_THE REQUEST:_ Starting with the line that contains "common name: Common cottongrass" and continuing through the line that contains "scientific name: Oemleria cerasiformis", rewrite only those lines of the listing, replacing "scientific name" with "binomial name" and leaving everything else unchanged.

_GIVEN INFORMATION:_
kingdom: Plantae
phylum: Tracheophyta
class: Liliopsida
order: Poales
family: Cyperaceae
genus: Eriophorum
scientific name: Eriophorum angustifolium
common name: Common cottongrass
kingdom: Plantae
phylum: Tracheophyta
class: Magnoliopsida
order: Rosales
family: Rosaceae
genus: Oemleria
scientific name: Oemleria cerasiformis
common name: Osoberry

* * *

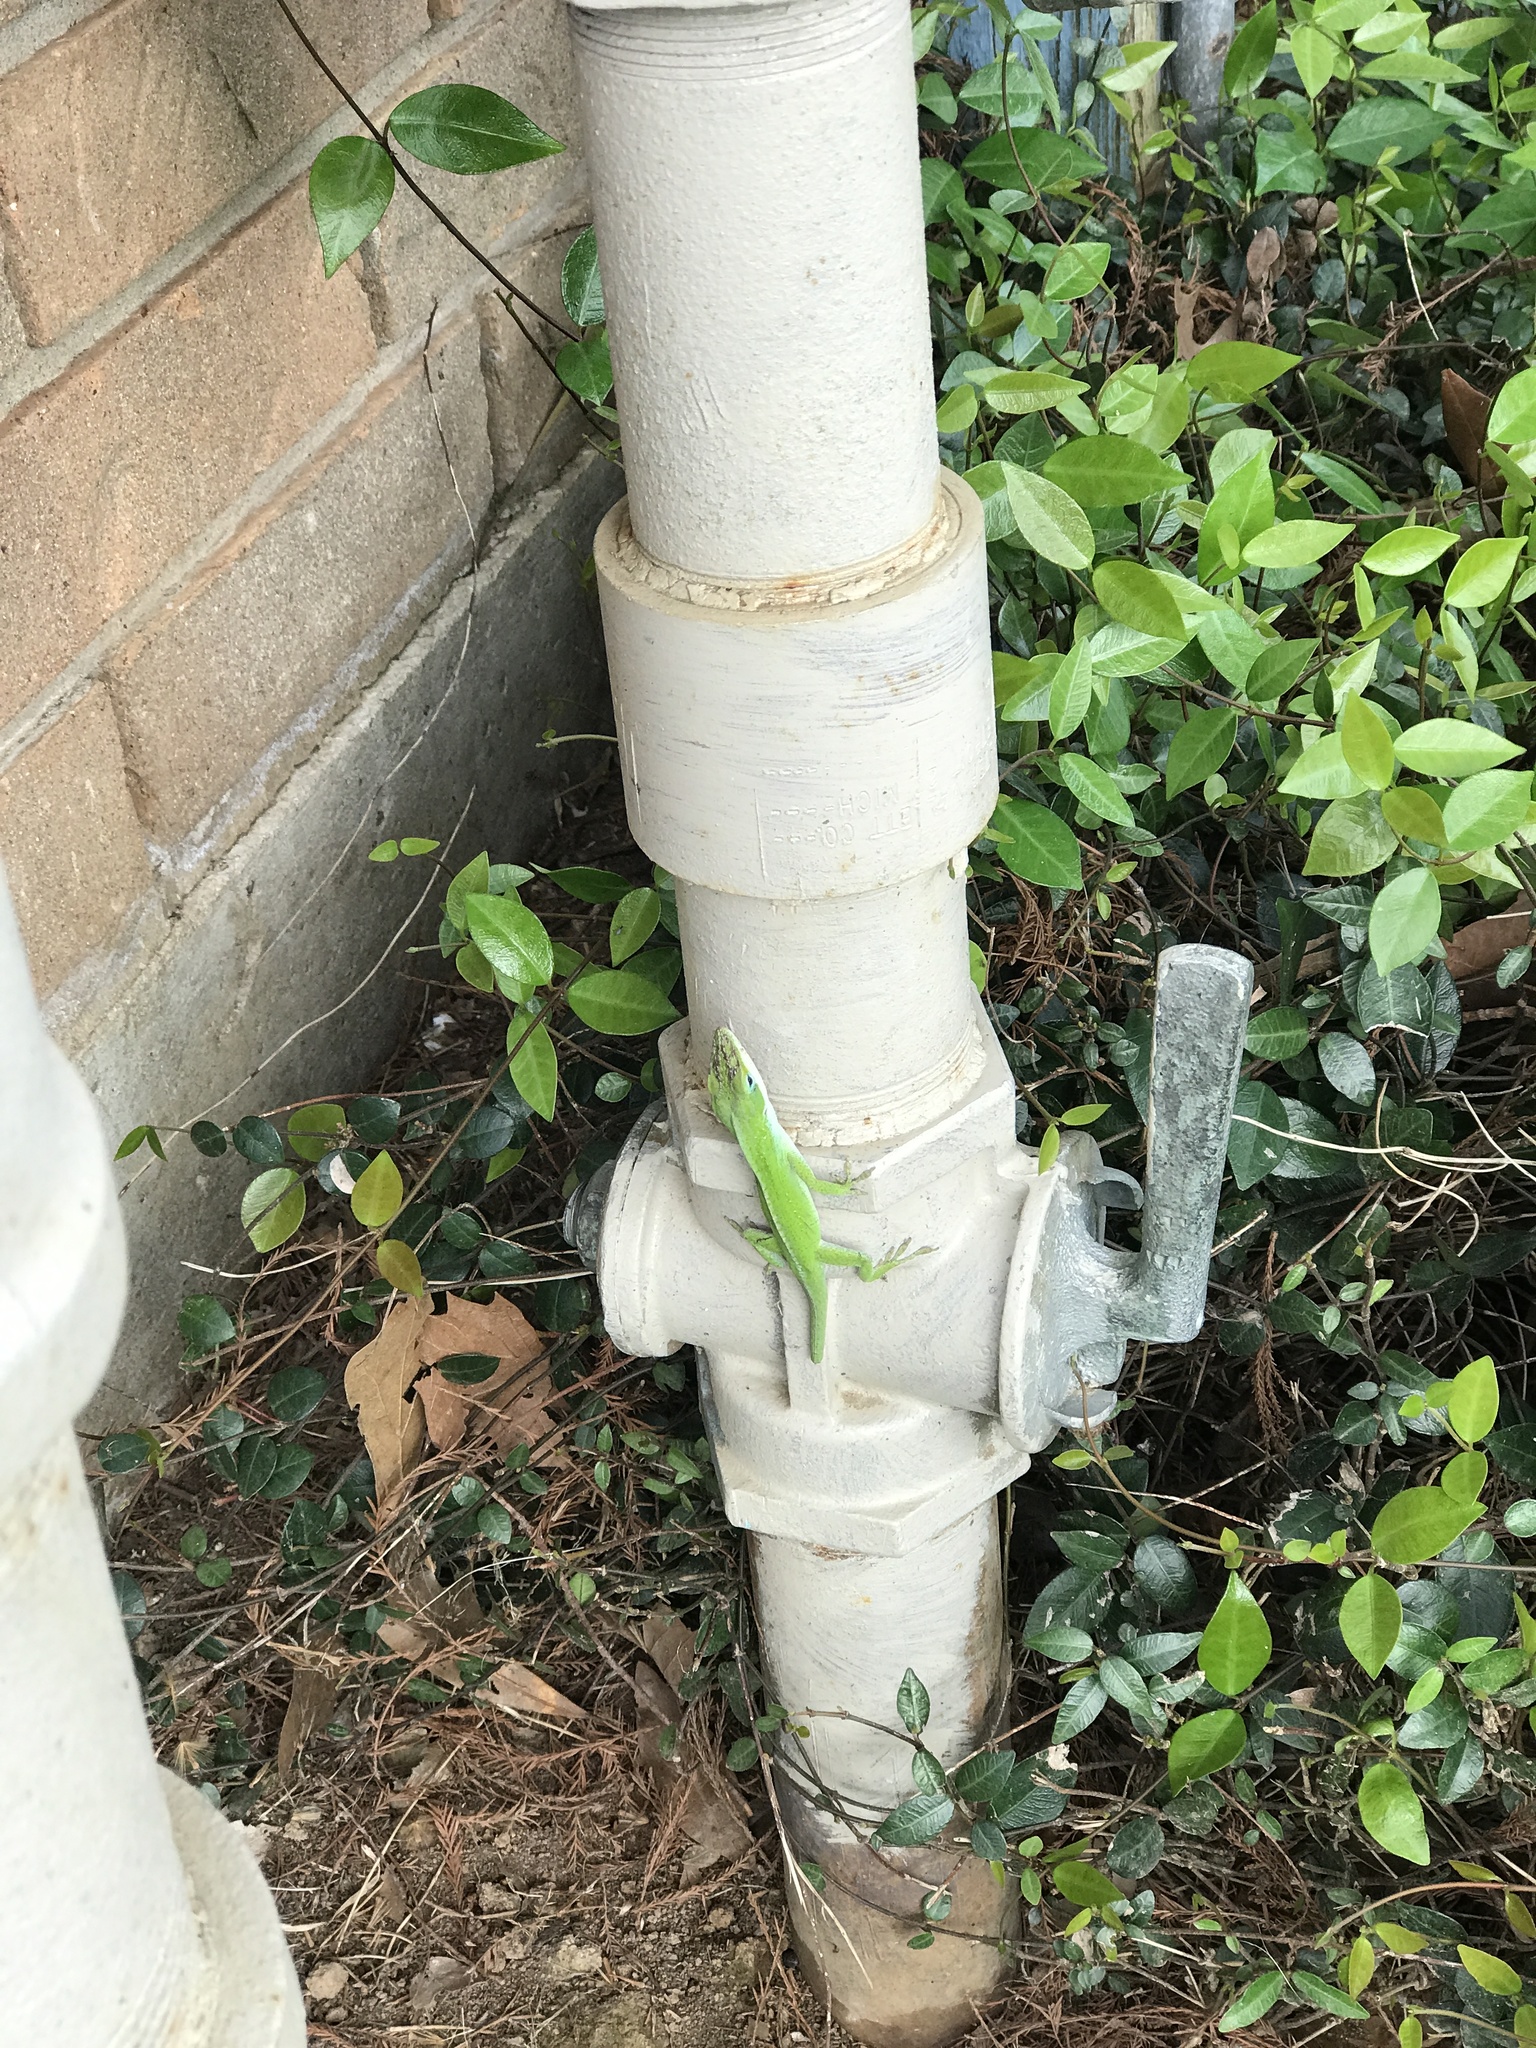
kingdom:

* * *

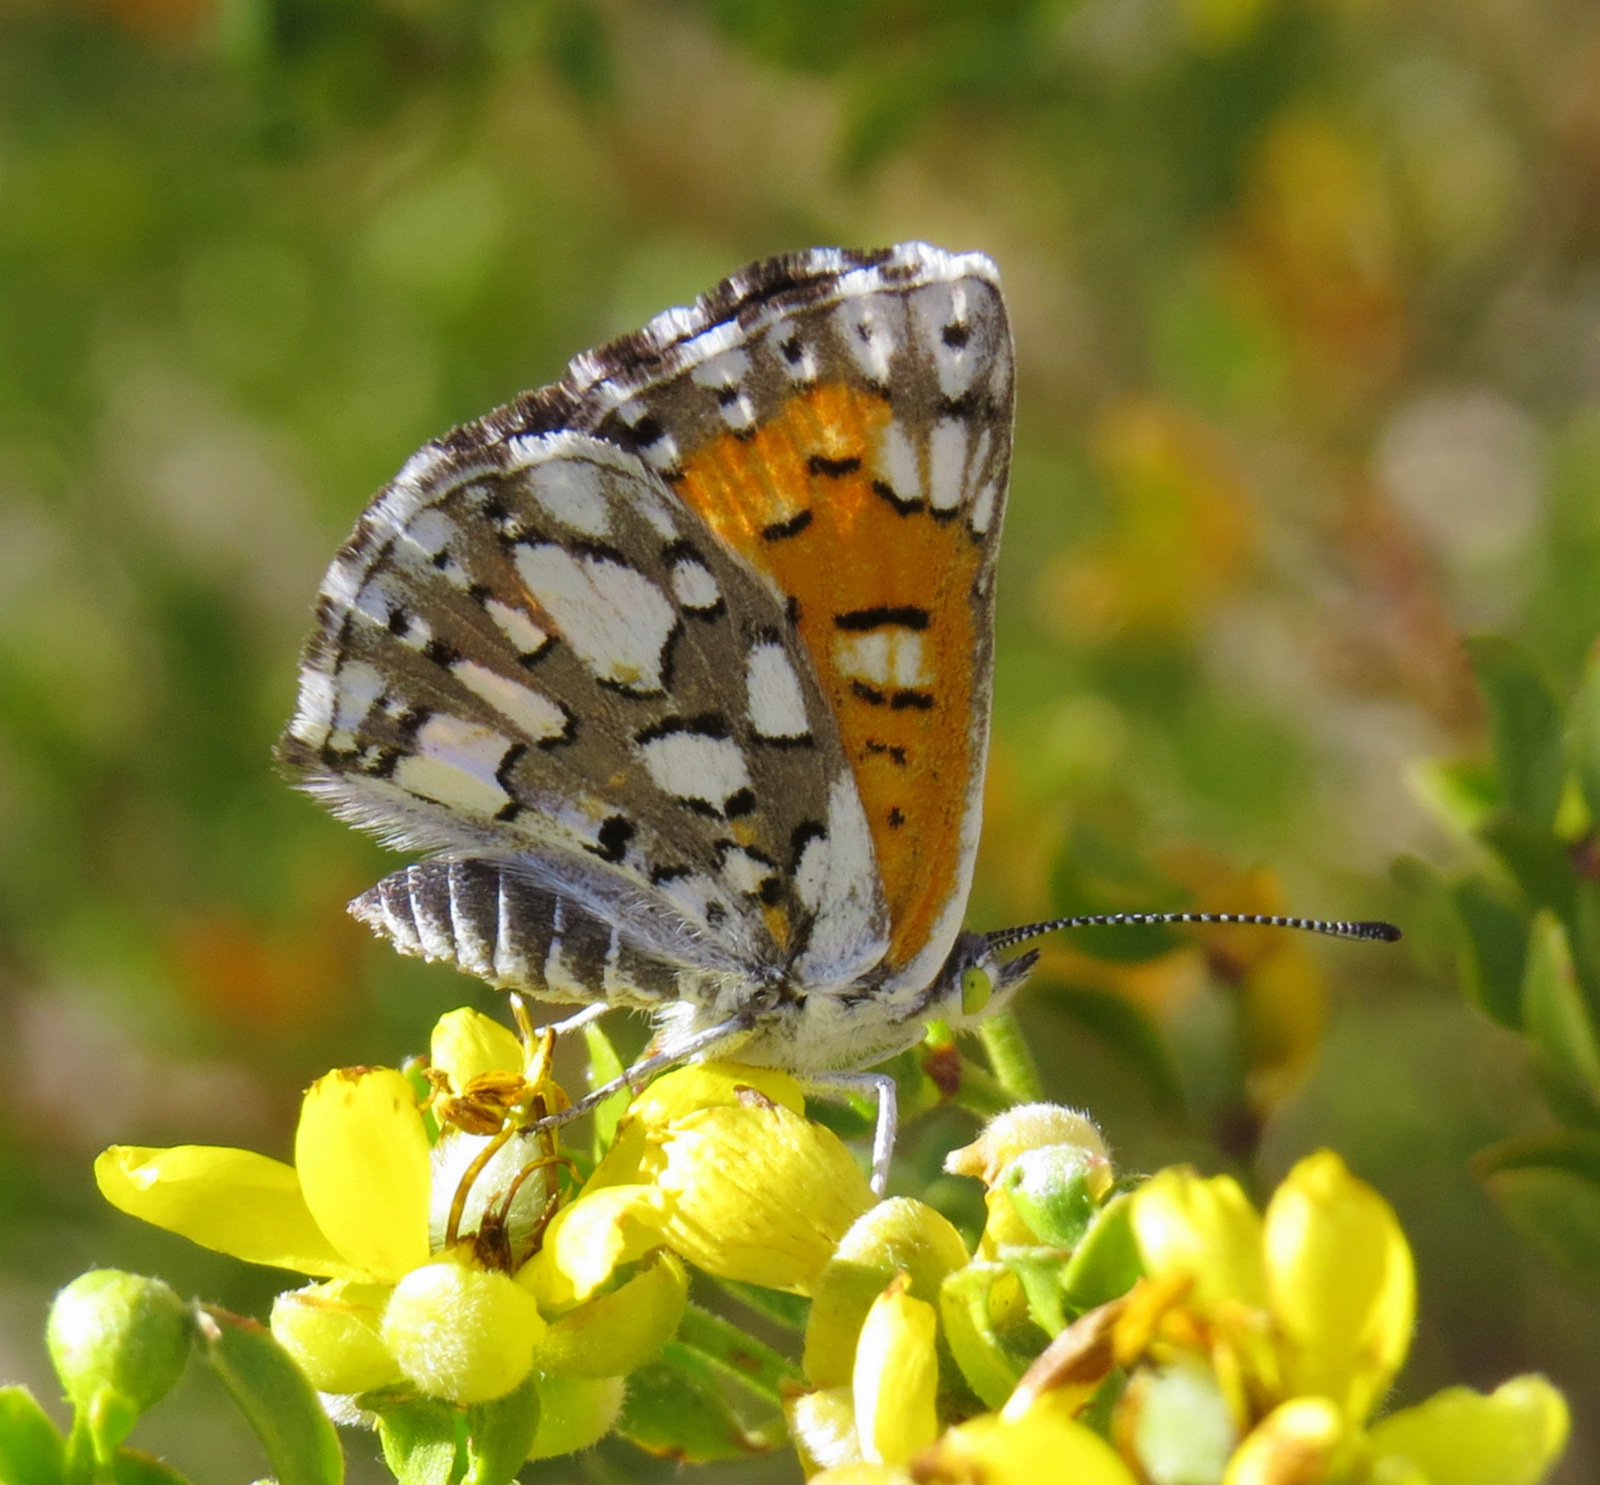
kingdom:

_SOLVED EXERCISE:_
common name: Common cottongrass
kingdom: Plantae
phylum: Tracheophyta
class: Magnoliopsida
order: Rosales
family: Rosaceae
genus: Oemleria
binomial name: Oemleria cerasiformis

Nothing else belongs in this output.